The gender pay gap is a complicated issue with many complexities surrounding gender and the types of roles an individual accepts.
This month, the Office for National Statistics (ONS) shone a light on gender pay with figures showing how a variety of roles and hours can affect pay packet disparity.
Across all sectors, men are paid on average 18.1% more than women. This is the narrowest the gap since 1997 when the ONS started collecting this data but this figure varies over both sector and level of hierarchy.
Crossing the construction chasm.
The disparity between the rates of pay in the construction sector is one of the widest, especially at management level where men earn on average 45% more. Even in non-managerial roles, the gap still sits at 23%, which is approximately 5% higher than the UK average.
The roles we most often see this in are assemblers of vehicles and metal goods as well as metal forming, welding and other trades. In these jobs, men earn over a third more than women.
Across all sectors, men are paid on average 18.1% more than women
The ONS suggest that reasons for pay inequality may include that women tend to work in lower paid roles and sectors as well as more part-time hours.
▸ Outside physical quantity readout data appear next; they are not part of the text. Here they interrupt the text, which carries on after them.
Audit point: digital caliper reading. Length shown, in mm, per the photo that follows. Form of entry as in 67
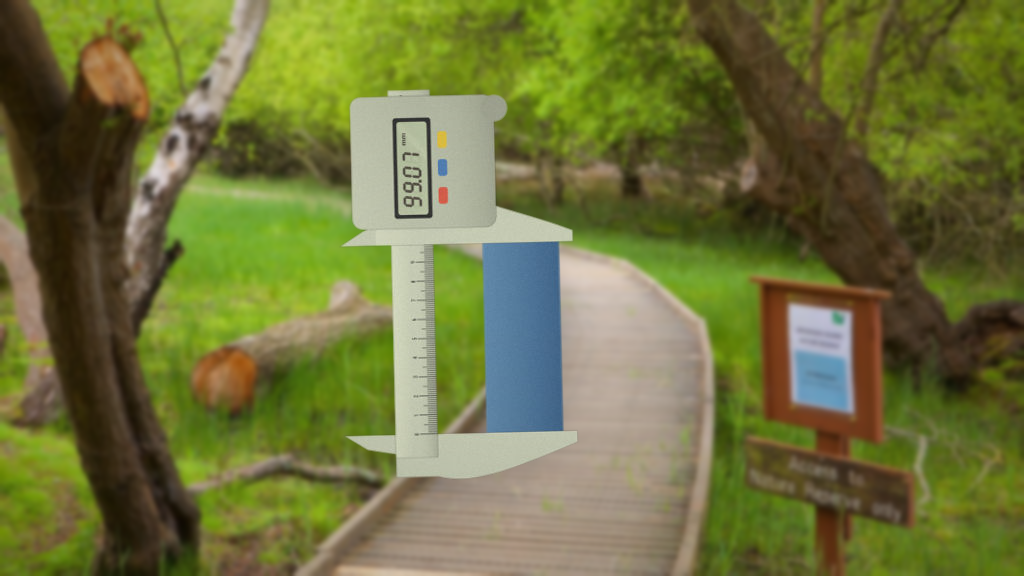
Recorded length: 99.07
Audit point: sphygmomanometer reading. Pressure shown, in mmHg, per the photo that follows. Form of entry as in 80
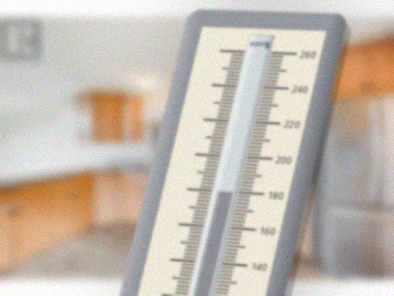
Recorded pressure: 180
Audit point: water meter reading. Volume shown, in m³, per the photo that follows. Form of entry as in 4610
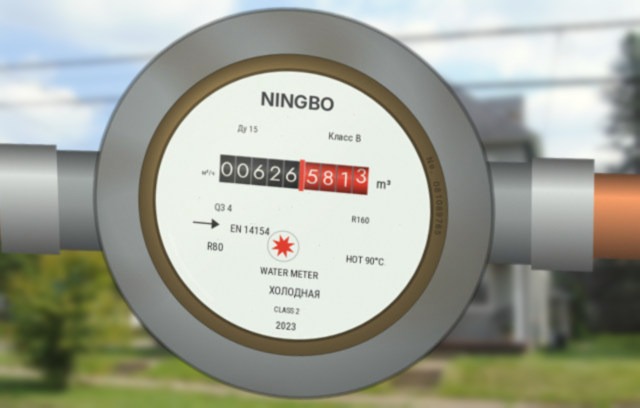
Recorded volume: 626.5813
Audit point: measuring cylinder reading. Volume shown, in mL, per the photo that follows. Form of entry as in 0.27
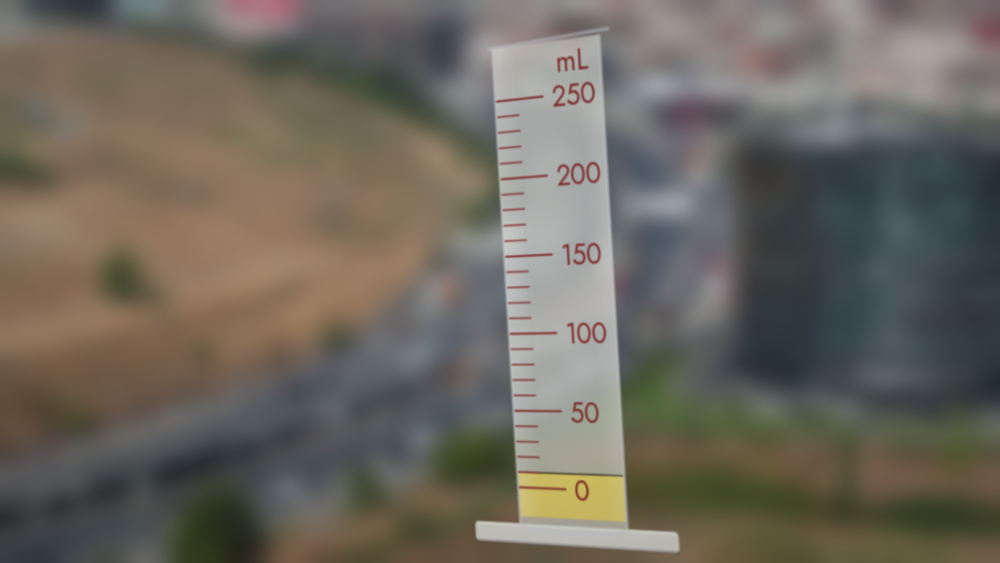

The gap closes when you look only at full time hours as part time roles tend to be lower paying.
Reasons for this may be down to traditional gender roles that are still pervasive today for some women, such as motherhood and home duties.
The ONS suggest that women may be less represented in authority positions due to “stereotypical attitudes about gender roles, lack of flexible working or women taking time to look after families.”
Levelling the site.
The disproportionate levels of pay in the construction sector may be due to the belief construction is a male orientated industry and there is less support available for women who have children and home responsibilities to maintain a career.
Fighting pay inequality in the sector may come down to providing the opportunity of longer maternity leave and flexibility of hours for those with families.